# YOUR OBJECTIVE
When a line in the listing below contains the word "linejoin", return a copy of that line.

# RAW DATA
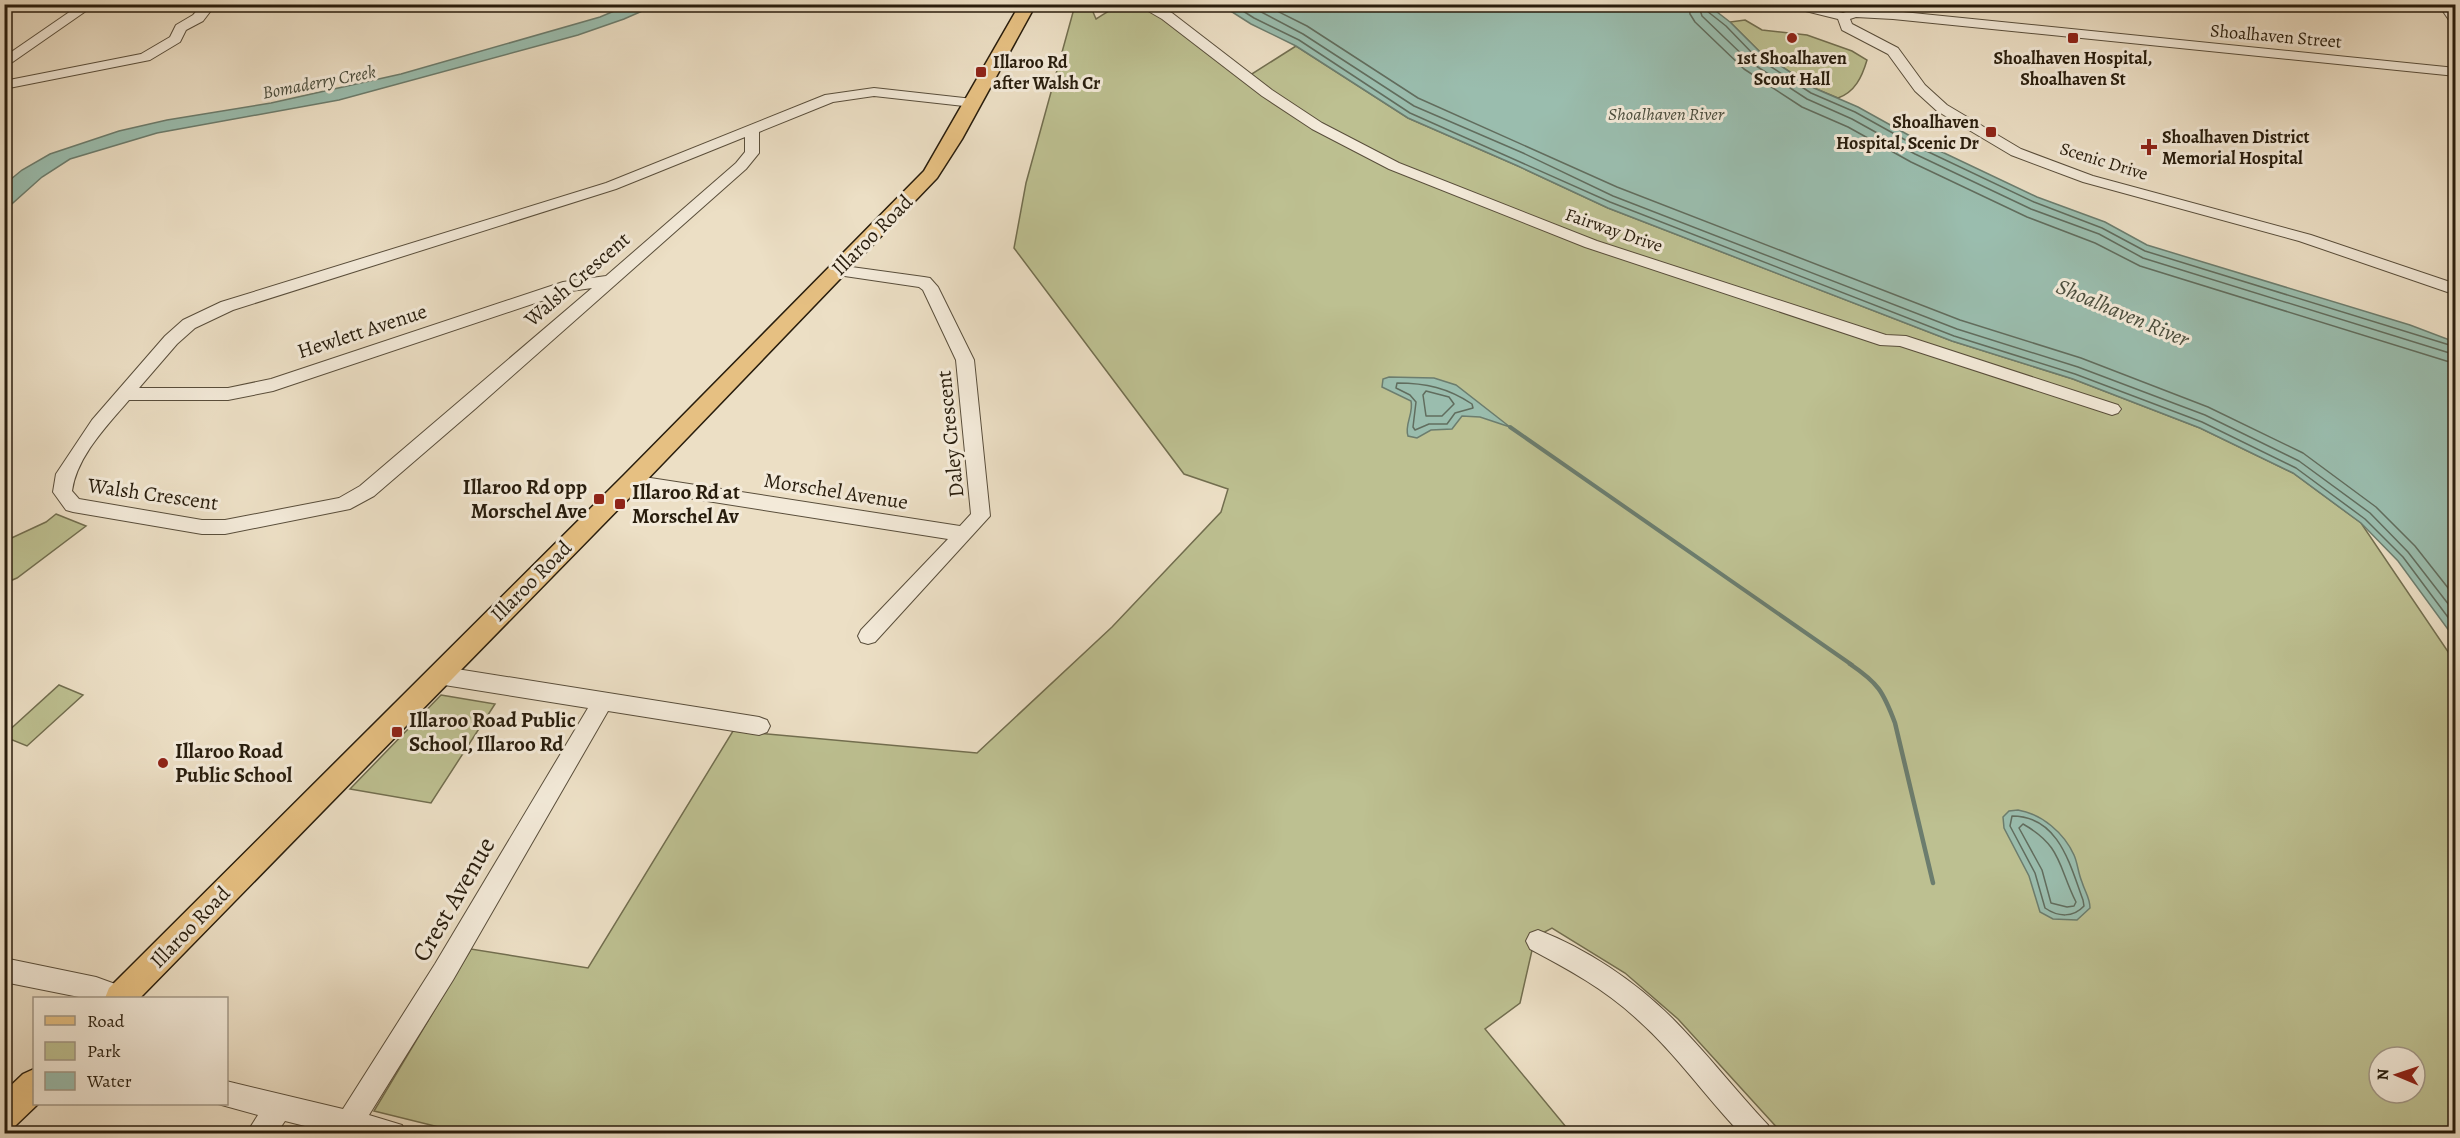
<svg xmlns="http://www.w3.org/2000/svg" width="2460" height="1138" viewBox="0 0 2460 1138" font-family="Alegreya,serif">
<rect width="100%" height="100%" fill="#ecdfc5"/>
<filter id="stains"><feTurbulence type="fractalNoise" baseFrequency=".00333" numOctaves="4"/><feColorMatrix values="0 0 0 0 .2 0 0 0 0 .09 0 0 0 0 .02 0 0 0 .5 -.17"/></filter>
<radialGradient id="worn" r=".72"><stop offset=".6" stop-color="#630" stop-opacity="0"/><stop offset="1" stop-color="#630" stop-opacity=".3"/></radialGradient>
<g fill="#bdc091" stroke="#726e4f" stroke-width="1.5" fill-rule="evenodd">
<path d="M1075,5H1090L1096,19C1103,15 1113,7 1121,6C1159,0 1215,57 1244,79L1296,46L1408,118L1518,166L1608,208L1952,341L2073,379L2200,428L2293,473L2361,523L2455,662V1133H1782L1678,1019L1625,973L1552,928L1535,937L1520,1003L1485,1029L1571,1133L467,1134L374,1111L471,949L588,968L733,731L977,753L1112,627L1221,512L1228,489L1184,474L1014,248L1026,183ZM2379,1057H2415V1093H2379Z"/>
<path d="M1745,20L1762,30L1807,35L1852,51L1867,60C1862,77 1855,92 1838,98L1814,88L1760,52L1730,22Z"/>
<polygon points="56,514 86,526 17,578 5,583 5,541 46,522"/>
<polygon points="59,685 83,695 27,746 5,737 5,734"/>
<polygon points="441,695 495,704 431,803 350,789"/>
</g>
<g fill="#9abdae" stroke="#6c7d6e" stroke-width="1.5">
<polygon points="631,4 656,5 624,19 578,35 339,100 157,133 70,159 42,177 5,210 5,184 22,170 50,154 119,131 167,120 271,103 401,74 600,17"/>
<polygon points="1221,5 1708,5 1730,22 1760,52 1814,88 1858,107 1921,142 2037,197 2105,222 2147,245 2410,325 2455,342 2455,639 2398,561 2361,523 2293,473 2200,428 2073,379 1952,341 1608,208 1518,166 1408,118 1296,46 1251,24"/>
<path d="M1389,377L1434,378L1456,385L1510,427L1480,417L1462,416L1452,429L1431,430L1417,438L1408,436C1404,425 1414,413 1411,401L1382,387L1383,379Z"/>
<path d="M2018,810C2042,814 2064,833 2074,855C2078,864 2078,873 2082,882C2085,892 2090,898 2090,908L2077,920L2053,919L2040,912L2029,876L2004,828L2003,817L2009,811Z"/>
</g>
<g fill="none" stroke-linecap="round" stroke-linejoin="round">
<g stroke="#616d5e" stroke-width="1.5">
<polyline points="1232,4 1254,18 1299,40 1410,113 1610,202 1954,336 2075,374 2202,422 2296,468 2365,519 2403,557 2456,628"/>
<polyline points="1246,4 1303,34 1414,106 1523,153 1613,196 1957,329 2078,367 2205,415 2299,461 2370,513 2408,552 2456,614"/>
<polyline points="1263,4 1307,26 1418,98 1617,187 1960,320 2081,358 2208,407 2303,453 2376,507 2415,546 2456,598"/>
<polyline points="1689,4 1690,14 1695,22 1744,69 1802,107 1848,127 1911,162 2027,217 2095,243 2140,266 2456,364"/>
<polyline points="1698,4 1702,16 1750,62 1807,99 1852,119 1915,154 2031,209 2099,234 2143,258 2456,355"/>
<polyline points="1705,4 1707,11 1726,26 1756,57 1811,93 1855,112 1918,147 2034,202 2102,228 2145,251 2456,347"/>
<path d="M1397,383C1426,383 1448,388 1472,404L1473,408L1455,413L1447,424H1429L1415,430L1413,427L1416,402L1410,395L1396,388Z"/>
<polygon points="1426,391 1449,397 1454,404 1442,416 1426,416 1423,395"/>
<path d="M2012,816C2059,816 2070,865 2083,900L2084,906C2073,918 2058,917 2045,908L2035,873L2010,826Z"/>
<path d="M2023,824C2062,846 2058,866 2076,902L2074,906L2067,907L2051,903L2042,870L2019,828Z"/>
</g>
<polyline stroke="#6c7d6e" stroke-width="4" points="1510,427 1852,665"/>
<path stroke="#6c7d6e" stroke-width="4.5" d="M1850,664C1878,683 1883,691 1895,723L1933,883"/>
<g stroke="#594e3b" stroke-width="2">
<g id="minor">
<polygon points="81,4 96,4 4,68 4,57"/>
<polygon points="203,4 216,4 203,21 186,30 180,42 150,60 4,89 4,81 141,54 170,37 176,25 193,15"/>
<polygon points="279,4 292,4 290,9 280,9"/>
<polygon points="1136,4 1153,4 1172,13 1272,90 1322,123 1399,163 1597,241 1886,335 1906,336 2118,405 2121,409 2118,413 2112,415 1900,346 1880,345 1585,247 1389,169 1312,129 1262,96 1162,19"/>
<polygon points="1777,4 1803,4 1843,13 1855,9 1893,11 2456,68 2456,76 1893,19 1856,17 1850,19 1852,24 1898,48 1925,85 1947,105 2021,149 2093,176 2311,235 2456,284 2456,295 2299,241 2083,182 2011,155 1937,111 1915,91 1888,54 1842,30 1838,19"/>
<polygon points="2438,4 2451,4 2456,11 2456,24 2451,23"/>
<path d="M874,88L973,99L980,103L973,107L874,96L833,102L759,132V153L746,169L475,409L374,496L350,509L225,534H202L73,512L66,510L53,492L56,474L92,420L165,336L183,320L221,302L606,183L825,95ZM745,137V152L736,163L606,276L563,282L271,379L228,388H139L177,344L195,328L233,310L616,189ZM592,288L360,486L339,498L225,520H202L79,499L72,491C77,456 107,426 129,400H228L273,391L571,291Z"/>
<polygon points="837,265 924,277 930,278 938,287 974,360 990,516 875,642 868,644 861,642 858,636 861,630 948,539 631,489 624,487 622,482 624,477 631,475 960,526 971,514 956,360 923,290 919,287 831,274 829,270 831,266"/>
<polygon points="438,666 759,717 767,720 770,726 767,732 759,735 608,711 453,980 369,1115 402,1125 406,1134 337,1134 285,1121 276,1134 246,1134 258,1115 218,1104 226,1104 226,1081 343,1109 435,964 588,708 438,684 431,681 428,675 431,669"/>
<path d="M1538,930C1587,949 1635,981 1672,1018C1706,1052 1735,1090 1768,1125L1772,1134H1741C1705,1096 1676,1054 1638,1020C1606,990 1568,969 1530,949L1526,941L1530,933Z"/>
<polygon points="4,958 96,977 129,989 132,998 84,998 4,982"/>
</g>
</g>
<g stroke="#281d0d" stroke-width="3">
<g id="major">
<polygon points="1020,4 1036,4 962,139 937,178 639,488 140,998 105,998 109,988 623,476 924,171"/>
<polygon points="34,1069 34,1104 38,1104 15,1126 4,1131 4,1092 23,1074"/>
</g>
</g>
<use href="#minor" fill="#f3ead9" fill-rule="evenodd"/>
<use href="#major" fill="#e6c082" fill-rule="evenodd"/>
</g>
<g fill="#8f2418" stroke="#f3ead9" stroke-width="2">
<circle cx="1792" cy="38" r="6"/>
<rect x="2067" y="32" width="12" height="12" rx="3"/>
<rect x="975" y="66" width="12" height="12" rx="3"/>
<rect x="1985" y="126" width="12" height="12" rx="3"/>
<path d="M2146 138h6v6h6v6h-6v6h-6v-6h-6v-6h6z"/>
<rect x="593" y="493" width="12" height="12" rx="3"/>
<rect x="614" y="498" width="12" height="12" rx="3"/>
<rect x="391" y="726" width="12" height="12" rx="3"/>
<circle cx="163" cy="763" r="6"/>
</g>
<g text-anchor="middle" stroke-width="6" stroke-linejoin="round" paint-order="stroke">
<g font-size="18" fill="#281d0d" stroke="#f3ead9">
<text transform="translate(2276 36) rotate(5)" y="6">Shoalhaven Street</text>
<text transform="translate(2104 161) rotate(17)" y="6">Scenic Drive</text>
<text transform="translate(1614 230) rotate(19)" y="6">Fairway Drive</text>
</g>
<g font-size="18" font-weight="bold" fill="#281d0d" stroke="#f3ead9">
<text x="1792" y="64">1st Shoalhaven<tspan x="1792" dy="21">Scout Hall</tspan></text>
<text x="2073" y="64">Shoalhaven Hospital,<tspan x="2073" dy="21">Shoalhaven St</tspan></text>
<text x="993" y="68" text-anchor="start">Illaroo Rd<tspan x="993" dy="21">after Walsh Cr</tspan></text>
<text x="1979" y="128" text-anchor="end">Shoalhaven<tspan x="1979" dy="21">Hospital, Scenic Dr</tspan></text>
<text x="2162" y="143" text-anchor="start">Shoalhaven District<tspan x="2162" dy="21">Memorial Hospital</tspan></text>
</g>
<g font-size="18" font-style="italic" fill="#4a4d3d" stroke="#f3ead9">
<text transform="translate(319 82) rotate(-11)" y="6">Bomaderry Creek</text>
<text x="1666" y="120">Shoalhaven River</text>
</g>
<g font-size="21" fill="#281d0d" stroke="#f3ead9">
<text transform="translate(872 235) rotate(-45)" y="7">Illaroo Road</text>
<text transform="translate(577 279) rotate(-41)" y="7">Walsh Crescent</text>
<text transform="translate(362 331) rotate(-18)" y="7">Hewlett Avenue</text>
<text transform="translate(950 434) rotate(-96)" y="7">Daley Crescent</text>
<text transform="translate(836 491) rotate(9)" y="7">Morschel Avenue</text>
<text transform="translate(153 494) rotate(8)" y="7">Walsh Crescent</text>
<text transform="translate(531 581) rotate(-45)" y="7">Illaroo Road</text>
<text transform="translate(190 927) rotate(-46)" y="7">Illaroo Road</text>
</g>
<g font-size="21" font-weight="bold" fill="#281d0d" stroke="#f3ead9" text-anchor="start">
<text x="587" y="494" text-anchor="end">Illaroo Rd opp<tspan x="587" dy="24">Morschel Ave</tspan></text>
<text x="632" y="499">Illaroo Rd at<tspan x="632" dy="24">Morschel Av</tspan></text>
<text x="409" y="727">Illaroo Road Public<tspan x="409" dy="24">School, Illaroo Rd</tspan></text>
<text x="175" y="758">Illaroo Road<tspan x="175" dy="24">Public School</tspan></text>
</g>
<g font-size="22" font-style="italic" fill="#4a4d3d" stroke="#f3ead9">
<text transform="translate(2123 312) rotate(23)" y="8">Shoalhaven River</text>
</g>
<g font-size="26" fill="#281d0d" stroke="#f3ead9">
<text transform="translate(453 899) rotate(-60)" y="9">Crest Avenue</text>
</g>
</g>
<rect width="2460" height="1138" fill="none" stroke="#ecdfc5" stroke-width="24"/>
<rect x="6" y="6" width="2448" height="1126" fill="none" stroke="#281d0d" stroke-width="3"/>
<rect x="12" y="12" width="2436" height="1114" fill="none" stroke="#281d0d" stroke-width="1.5"/>
<rect x="33" y="997" width="195" height="108" fill="#f3ead9" stroke="#a29887" stroke-width="1.5"/>
<rect x="45" y="1016" width="30" height="9" fill="#e6c082" stroke="#a29887" stroke-width="1.5"/>
<text x="87" y="1027" font-size="18" fill="#281d0d">Road</text>
<rect x="45" y="1042" width="30" height="18" fill="#bdc091" stroke="#a29887" stroke-width="1.5"/>
<text x="87" y="1057" font-size="18" fill="#281d0d">Park</text>
<rect x="45" y="1072" width="30" height="18" fill="#9abdae" stroke="#a29887" stroke-width="1.5"/>
<text x="87" y="1087" font-size="18" fill="#281d0d">Water</text>
<g transform="translate(2397 1075) rotate(272)"><circle r="28" fill="#f3ead9" stroke="#a29887" stroke-width="1.5"/>
<path d="M0-4.5L10 22L0 15L-10 22Z" fill="#8f2418"/>
<text y="-9" font-size="16" font-weight="bold" text-anchor="middle" fill="#281d0d">N</text>
</g>
<rect width="100%" height="100%" filter="url(#stains)"/>
<rect width="100%" height="100%" fill="url(#worn)"/>
</svg>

# ANSWER TO THE PROBLEM
<g fill="none" stroke-linecap="round" stroke-linejoin="round">
<g text-anchor="middle" stroke-width="6" stroke-linejoin="round" paint-order="stroke">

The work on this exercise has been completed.